7.6.2. Procedure – How syslog-ng OSE interacts with HDFS

The syslog-ng OSE application sends the log messages to the official HDFS client library, which forwards the data to the HDFS nodes. The way how syslog-ng OSE interacts with HDFS is described in the following steps.

  1. After syslog-ng OSE is started and the first message arrives to the hdfs destination, the hdfs destination tries to connect to the HDFS NameNode. If the connection fails, syslog-ng OSE will repeatedly attempt to connect again after the period set in time-reopen() expires.

  2. syslog-ng OSE checks if the path to the logfile exists. If a directory does not exist syslog-ng OSE automatically creates it. syslog-ng OSE creates the destination file (using the filename set in the syslog-ng OSE configuration file, with a UUID suffix to make it unique, for example, /usr/hadoop/logfile.txt.3dc1c59e-ab3b-4b71-9e81-93db477ed9d9) and writes the message into the file. After the file is created, syslog-ng OSE will write all incoming messages into the hdfs destination.

    Note

    When the hdfs-append-enabled() option is set to true, syslog-ng OSE will not assign a new UUID suffix to an existing file, because it is then possible to open a closed file and append data to that.

    Note

    You cannot set when log messages are flushed. Hadoop performs this action automatically, depending on its configured block size, and the amount of data received. There is no way for the syslog-ng OSE application to influence when the messages are actually written to disk. This means that syslog-ng OSE cannot guarantee that a message sent to HDFS is actually written to disk. When using flow-control, syslog-ng OSE acknowledges a message as written to disk when it passes the message to the HDFS client. This method is as reliable as your HDFS environment.

  3. If the HDFS client returns an error, syslog-ng OSE attempts to close the file, then opens a new file and repeats sending the message (trying to connect to HDFS and send the message), as set in the retries() parameter. If sending the message fails for retries() times, syslog-ng OSE drops the message.

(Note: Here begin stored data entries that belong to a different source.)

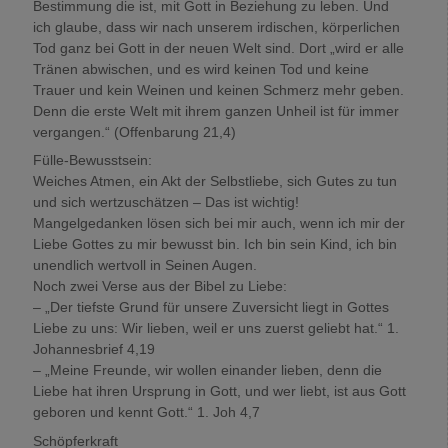
Bestimmung die ist, mit Gott in Beziehung zu leben. Und
ich glaube, dass wir nach unserem irdischen, körperlichen
Tod ganz bei Gott in der neuen Welt sind. Dort „wird er alle
Tränen abwischen, und es wird keinen Tod und keine
Trauer und kein Weinen und keinen Schmerz mehr geben.
Denn die erste Welt mit ihrem ganzen Unheil ist für immer
vergangen.“ (Offenbarung 21,4)
Fülle-Bewusstsein:
Weiches Atmen, ein Akt der Selbstliebe, sich Gutes zu tun
und sich wertzuschätzen – Das ist wichtig!
Mangelgedanken lösen sich bei mir auch, wenn ich mir der
Liebe Gottes zu mir bewusst bin. Ich bin sein Kind, ich bin
unendlich wertvoll in Seinen Augen.
Noch zwei Verse aus der Bibel zu Liebe:
– „Der tiefste Grund für unsere Zuversicht liegt in Gottes
Liebe zu uns: Wir lieben, weil er uns zuerst geliebt hat.“ 1.
Johannesbrief 4,19
– „Meine Freunde, wir wollen einander lieben, denn die
Liebe hat ihren Ursprung in Gott, und wer liebt, ist aus Gott
geboren und kennt Gott.“ 1. Joh 4,7
Schöpferkraft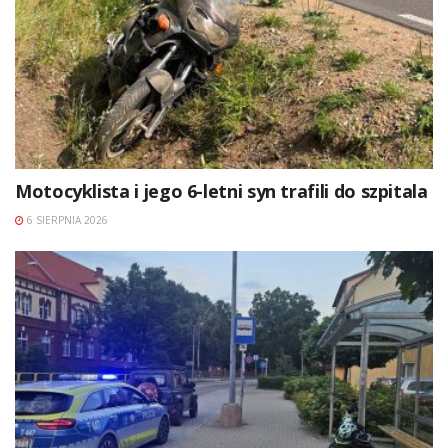
Motocyklista i jego 6-letni syn trafili do szpitala
6 SIERPNIA 2026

  4. The syslog-ng OSE application closes the destination file in the following cases:

    • syslog-ng OSE is reloaded

    • syslog-ng OSE is restarted

    • The HDFS client returns an error.

  5. If the file is closed and you have set an archive directory, syslog-ng OSE moves the file to this directory. If syslog-ng OSE cannot move the file for some reason (for example, syslog-ng OSE cannot connect to the HDFS NameNode), the file remains at its original location, syslog-ng OSE will not try to move it again.